### Your instructions:
Pick out all lines of the entries that include the word "ساعت" and copy them.
** Data for this exercise follows **
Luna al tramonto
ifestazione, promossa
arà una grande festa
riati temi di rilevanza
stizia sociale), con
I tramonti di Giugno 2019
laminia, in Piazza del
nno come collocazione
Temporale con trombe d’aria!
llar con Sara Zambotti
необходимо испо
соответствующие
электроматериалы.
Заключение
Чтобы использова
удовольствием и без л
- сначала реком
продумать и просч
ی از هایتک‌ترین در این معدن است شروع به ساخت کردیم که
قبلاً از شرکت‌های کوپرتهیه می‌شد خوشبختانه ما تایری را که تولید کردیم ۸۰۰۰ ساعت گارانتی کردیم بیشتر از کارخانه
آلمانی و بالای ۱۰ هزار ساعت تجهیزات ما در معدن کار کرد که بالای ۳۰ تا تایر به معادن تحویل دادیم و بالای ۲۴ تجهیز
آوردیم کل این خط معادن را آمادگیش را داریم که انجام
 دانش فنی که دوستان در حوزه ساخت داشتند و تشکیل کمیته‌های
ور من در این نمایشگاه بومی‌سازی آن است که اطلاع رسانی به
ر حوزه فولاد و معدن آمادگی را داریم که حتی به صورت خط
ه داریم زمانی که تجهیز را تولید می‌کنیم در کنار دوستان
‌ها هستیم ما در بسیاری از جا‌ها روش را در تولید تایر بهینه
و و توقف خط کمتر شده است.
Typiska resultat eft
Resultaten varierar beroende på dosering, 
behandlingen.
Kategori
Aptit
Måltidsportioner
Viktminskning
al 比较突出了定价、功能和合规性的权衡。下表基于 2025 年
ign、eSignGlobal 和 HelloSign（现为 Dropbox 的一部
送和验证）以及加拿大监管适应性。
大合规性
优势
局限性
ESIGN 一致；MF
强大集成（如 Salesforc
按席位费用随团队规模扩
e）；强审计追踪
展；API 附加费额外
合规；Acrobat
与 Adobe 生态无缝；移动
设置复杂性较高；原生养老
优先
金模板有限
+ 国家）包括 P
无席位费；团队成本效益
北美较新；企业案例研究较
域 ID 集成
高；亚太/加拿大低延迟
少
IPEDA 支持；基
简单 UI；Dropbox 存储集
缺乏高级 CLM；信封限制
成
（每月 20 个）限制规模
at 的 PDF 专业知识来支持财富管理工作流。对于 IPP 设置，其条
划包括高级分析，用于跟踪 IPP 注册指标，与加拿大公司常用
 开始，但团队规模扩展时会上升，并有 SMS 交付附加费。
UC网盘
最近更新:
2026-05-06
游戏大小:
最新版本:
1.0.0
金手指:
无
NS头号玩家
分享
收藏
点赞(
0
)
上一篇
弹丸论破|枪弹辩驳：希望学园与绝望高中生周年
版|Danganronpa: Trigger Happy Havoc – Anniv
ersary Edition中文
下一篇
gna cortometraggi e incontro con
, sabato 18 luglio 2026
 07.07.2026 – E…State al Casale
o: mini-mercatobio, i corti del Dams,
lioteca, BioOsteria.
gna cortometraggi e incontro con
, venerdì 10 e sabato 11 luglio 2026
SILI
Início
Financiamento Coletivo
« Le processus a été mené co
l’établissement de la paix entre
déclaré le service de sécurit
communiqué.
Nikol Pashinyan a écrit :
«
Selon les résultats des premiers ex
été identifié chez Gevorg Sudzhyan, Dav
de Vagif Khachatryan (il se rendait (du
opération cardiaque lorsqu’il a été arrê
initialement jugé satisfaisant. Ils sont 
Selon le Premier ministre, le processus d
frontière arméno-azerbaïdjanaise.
** End of Data for this exercise **
### Task response:
قبلاً از شرکت‌های کوپرتهیه می‌شد خوشبختانه ما تایری را که تولید کردیم ۸۰۰۰ ساعت گارانتی کردیم بیشتر از کارخانه
آلمانی و بالای ۱۰ هزار ساعت تجهیزات ما در معدن کار کرد که بالای ۳۰ تا تایر به معادن تحویل دادیم و بالای ۲۴ تجهیز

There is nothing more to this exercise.